• **Texte fourni**

JTAPI/397/2024 du 29.04.2024 ( ICCIFD ) , REJETE

En fait
En droit
Par ces motifs

république et

canton de genève

POUVOIR JUDICIAIRE

A/3146/2023 ICCIFD

JTAPI/397/2024

 

JUGEMENT

DU TRIBUNAL ADMINISTRATIF

DE PREMIÈRE INSTANCE

du 29 avril 2024

 

dans la cause

 

Madame A______ et Monsieur B______

contre

ADMINISTRATION FISCALE CANTONALE

ADMINISTRATION FÉDÉRALE DES CONTRIBUTIONS

 


 

EN FAIT

1.             Dans leur déclaration fiscale 2022, Madame A______ et Monsieur B______ ont notamment indiqué être propriétaire d’un immeuble qu’ils occupaient, sis au 1______ C______. Ils ont fait valoir des frais d’entretien y relatifs pour un total de CHF 15'772.-, dont des frais de nettoyage de CHF 6'475.-, qu’ils avaient versés à Madame D______, et des frais d’assurances sociales qu’ils avaient payés pour cette dernière (CHF 538.-).

2.             Par bordereaux du 26 mai 2023, l’administration fiscale cantonale (ci-après : AFC-GE) a admis ces frais à concurrence de CHF 8'759.-. Elle a refusé ceux en lien avec Mme D______, précisant que le salaire d’une employée de maison et les charges sociales payées pour elle n’étaient pas déductibles à titre de frais immobiliers.

3.             Par lettre du 25 juin 2023, les contribuables ont indiqué à l'AFC-GE souhaiter connaitre le détail des frais d’entretien qu’elle avait retenus pour leur logement, afin de « pouvoir éventuellement les contester ». Ils avaient en effet déclaré des frais immobiliers pour CHF 15'772.-, alors que l'AFC-GE n’avait retenu que CHF 8'759.-. Ils souhaitaient comprendre « ce à quoi [faisait] référence ce montant » et avoir une liste complète « des déductions possibles ».

4.             Percevant ce courrier comme une réclamation formée contre les bordereaux susmentionnés, l'AFC-GE l’a rejetée, par décisions du 29 août 2023.

Les deux factures de Mme D______ et une facture de l’office cantonal des assurances sociales, concernant les charges sociales de cette personne, n’étaient pas déductibles au titre des frais d’entretien de l’immeuble.

• **Objectif visé A**
Ces affirmations concordent-elles avec le jugement sur les frais immobiliers ? (i) L'AFC-GE a admis les frais d'entretien à concurrence de CHF 8'759.-. (ii) Les contribuables ont versé les frais de nettoyage à l'office cantonal des assurances sociales. (iii) L'AFC-GE a admis la réclamation des contribuables. Répondez par oui ou non pour chacune, en citant les mots décisifs du jugement.
• **Objectif visé B**
Pouvez-vous poursuivre le jugement sur les frais immobiliers à partir de sa dernière phrase ?
Les données n'ont aucun rôle dans cet exercice.

• **Données**
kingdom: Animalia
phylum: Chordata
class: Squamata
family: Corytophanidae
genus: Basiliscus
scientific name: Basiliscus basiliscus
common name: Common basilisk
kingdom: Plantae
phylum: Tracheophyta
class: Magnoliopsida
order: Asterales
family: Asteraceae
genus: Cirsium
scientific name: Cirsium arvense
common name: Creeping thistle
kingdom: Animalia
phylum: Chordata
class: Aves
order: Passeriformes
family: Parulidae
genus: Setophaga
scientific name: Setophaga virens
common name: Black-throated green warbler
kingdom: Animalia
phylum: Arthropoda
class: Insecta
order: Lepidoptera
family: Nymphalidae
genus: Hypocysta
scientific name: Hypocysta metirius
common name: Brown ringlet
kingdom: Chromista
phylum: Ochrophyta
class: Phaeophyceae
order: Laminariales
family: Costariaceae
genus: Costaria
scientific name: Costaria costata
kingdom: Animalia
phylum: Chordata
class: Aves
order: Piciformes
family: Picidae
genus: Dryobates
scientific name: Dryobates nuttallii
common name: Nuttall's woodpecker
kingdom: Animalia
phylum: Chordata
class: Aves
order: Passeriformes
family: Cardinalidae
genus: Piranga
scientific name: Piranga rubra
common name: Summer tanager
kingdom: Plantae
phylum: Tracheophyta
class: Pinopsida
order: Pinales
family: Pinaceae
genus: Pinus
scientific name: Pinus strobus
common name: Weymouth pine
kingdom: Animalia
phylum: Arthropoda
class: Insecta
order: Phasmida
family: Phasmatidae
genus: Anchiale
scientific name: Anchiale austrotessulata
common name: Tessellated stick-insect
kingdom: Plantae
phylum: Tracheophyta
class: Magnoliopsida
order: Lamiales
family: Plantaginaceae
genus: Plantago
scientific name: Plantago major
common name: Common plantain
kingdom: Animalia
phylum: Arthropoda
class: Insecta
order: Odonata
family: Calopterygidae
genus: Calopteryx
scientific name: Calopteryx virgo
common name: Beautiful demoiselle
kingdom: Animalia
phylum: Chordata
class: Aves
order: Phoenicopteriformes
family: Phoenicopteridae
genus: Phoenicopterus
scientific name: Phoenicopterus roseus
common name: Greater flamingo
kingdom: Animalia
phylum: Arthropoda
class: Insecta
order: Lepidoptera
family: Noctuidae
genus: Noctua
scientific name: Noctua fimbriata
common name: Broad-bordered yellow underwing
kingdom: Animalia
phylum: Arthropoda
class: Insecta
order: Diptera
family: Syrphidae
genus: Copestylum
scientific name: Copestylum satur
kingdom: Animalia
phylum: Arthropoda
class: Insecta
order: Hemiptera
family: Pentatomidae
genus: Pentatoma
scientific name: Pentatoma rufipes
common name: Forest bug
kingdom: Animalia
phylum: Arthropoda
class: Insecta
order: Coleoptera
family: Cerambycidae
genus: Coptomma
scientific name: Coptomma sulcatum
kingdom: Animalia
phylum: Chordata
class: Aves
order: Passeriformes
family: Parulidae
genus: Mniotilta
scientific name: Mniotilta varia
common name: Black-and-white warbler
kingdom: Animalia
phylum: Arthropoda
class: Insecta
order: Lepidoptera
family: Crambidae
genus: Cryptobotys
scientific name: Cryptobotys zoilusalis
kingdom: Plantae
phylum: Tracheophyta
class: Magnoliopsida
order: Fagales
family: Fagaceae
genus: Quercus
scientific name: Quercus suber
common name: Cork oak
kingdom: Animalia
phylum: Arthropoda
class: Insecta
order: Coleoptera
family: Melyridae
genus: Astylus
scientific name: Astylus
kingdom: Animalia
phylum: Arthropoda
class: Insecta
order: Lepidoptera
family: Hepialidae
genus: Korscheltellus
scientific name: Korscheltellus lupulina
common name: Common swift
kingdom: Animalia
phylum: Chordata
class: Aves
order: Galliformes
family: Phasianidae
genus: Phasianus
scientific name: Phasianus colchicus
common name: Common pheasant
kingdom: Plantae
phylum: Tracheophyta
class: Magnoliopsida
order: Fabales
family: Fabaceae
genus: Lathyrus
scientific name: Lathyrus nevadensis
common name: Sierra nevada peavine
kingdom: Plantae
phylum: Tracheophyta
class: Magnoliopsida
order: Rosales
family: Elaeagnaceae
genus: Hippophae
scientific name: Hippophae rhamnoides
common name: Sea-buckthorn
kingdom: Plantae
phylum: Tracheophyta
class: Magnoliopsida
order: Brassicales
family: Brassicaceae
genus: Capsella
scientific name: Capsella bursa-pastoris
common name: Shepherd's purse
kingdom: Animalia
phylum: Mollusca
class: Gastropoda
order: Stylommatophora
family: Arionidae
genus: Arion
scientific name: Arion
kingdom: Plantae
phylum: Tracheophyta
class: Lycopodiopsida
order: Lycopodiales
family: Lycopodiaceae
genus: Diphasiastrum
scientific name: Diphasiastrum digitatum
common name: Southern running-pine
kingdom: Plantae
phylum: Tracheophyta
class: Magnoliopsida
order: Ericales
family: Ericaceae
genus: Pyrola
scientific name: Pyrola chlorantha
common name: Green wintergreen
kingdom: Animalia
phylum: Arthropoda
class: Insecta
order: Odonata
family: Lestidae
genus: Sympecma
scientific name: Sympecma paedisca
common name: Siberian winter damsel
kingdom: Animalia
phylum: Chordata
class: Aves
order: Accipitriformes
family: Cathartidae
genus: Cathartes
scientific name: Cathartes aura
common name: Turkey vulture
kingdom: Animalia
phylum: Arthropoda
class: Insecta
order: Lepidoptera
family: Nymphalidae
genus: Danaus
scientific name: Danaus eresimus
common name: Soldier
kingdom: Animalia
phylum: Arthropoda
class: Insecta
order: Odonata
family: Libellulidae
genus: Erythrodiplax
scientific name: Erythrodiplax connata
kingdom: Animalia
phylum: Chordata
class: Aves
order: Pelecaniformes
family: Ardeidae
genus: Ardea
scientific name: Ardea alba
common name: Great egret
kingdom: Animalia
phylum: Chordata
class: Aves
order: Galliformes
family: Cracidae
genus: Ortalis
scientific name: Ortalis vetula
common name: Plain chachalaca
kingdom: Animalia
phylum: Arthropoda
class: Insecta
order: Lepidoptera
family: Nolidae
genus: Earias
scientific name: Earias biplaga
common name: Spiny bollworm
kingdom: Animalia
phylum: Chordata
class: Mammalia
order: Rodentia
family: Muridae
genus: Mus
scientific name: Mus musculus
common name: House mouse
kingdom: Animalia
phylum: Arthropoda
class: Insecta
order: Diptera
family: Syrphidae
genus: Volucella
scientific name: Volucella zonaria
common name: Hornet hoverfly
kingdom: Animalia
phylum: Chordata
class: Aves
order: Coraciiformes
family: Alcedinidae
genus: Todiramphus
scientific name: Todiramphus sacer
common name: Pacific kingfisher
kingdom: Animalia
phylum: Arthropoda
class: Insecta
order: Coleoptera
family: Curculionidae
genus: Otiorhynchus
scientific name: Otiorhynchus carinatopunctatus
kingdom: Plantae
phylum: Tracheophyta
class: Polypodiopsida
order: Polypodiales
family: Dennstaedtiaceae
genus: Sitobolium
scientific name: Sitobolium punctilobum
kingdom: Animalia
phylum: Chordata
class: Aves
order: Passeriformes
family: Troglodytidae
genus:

• **Résultat A**
(i) Oui : « Par bordereaux du 26 mai 2023, l’administration fiscale cantonale (ci-après : AFC-GE) a admis ces frais à concurrence de CHF 8'759.- »
(ii) Non : « des frais de nettoyage de CHF 6'475.-, qu’ils avaient versés à Madame D______ »
(iii) Non : « l'AFC-GE l’a rejetée, par décisions du 29 août 2023 »

• **Résultat B**
5.             Par acte du 28 septembre 2023, les contribuables ont recouru contre ces décisions auprès du Tribunal administratif de première instance (ci-après : le tribunal), concluant implicitement à leur annulation.

Ils avaient mandaté Mme D______ pour qu’elle s’occupe de « l’entretien intérieur de [leur] domicile ». Afin de maintenir la valeur de l’immeuble, « ces opérations de ménages » étaient nécessaires « de manières régulières ».

Par exemple, les frais de nettoyage d’une piscine étaient déductibles à titre de frais immobiliers, ce que plusieurs pisciniers leur avaient confirmé. Il en était de même des frais d’un jardinier. Il était dès lors étonnant d’accepter de tels frais, et non ceux liés à « l’objet principal », à savoir le logement.

L'AFC-GE ne leur avait pas fourni de liste permettant de distinguer les frais déductibles de ceux qui ne l’étaient pas. De plus, elle avait admis ces frais les années précédentes.

6.             Le 18 décembre 2023, l'AFC-GE a conclu au rejet du recours, au motif que les frais de nettoyage et d’assurances sociales en lien avec Mme D______ représentaient des frais de train de vie non déductibles.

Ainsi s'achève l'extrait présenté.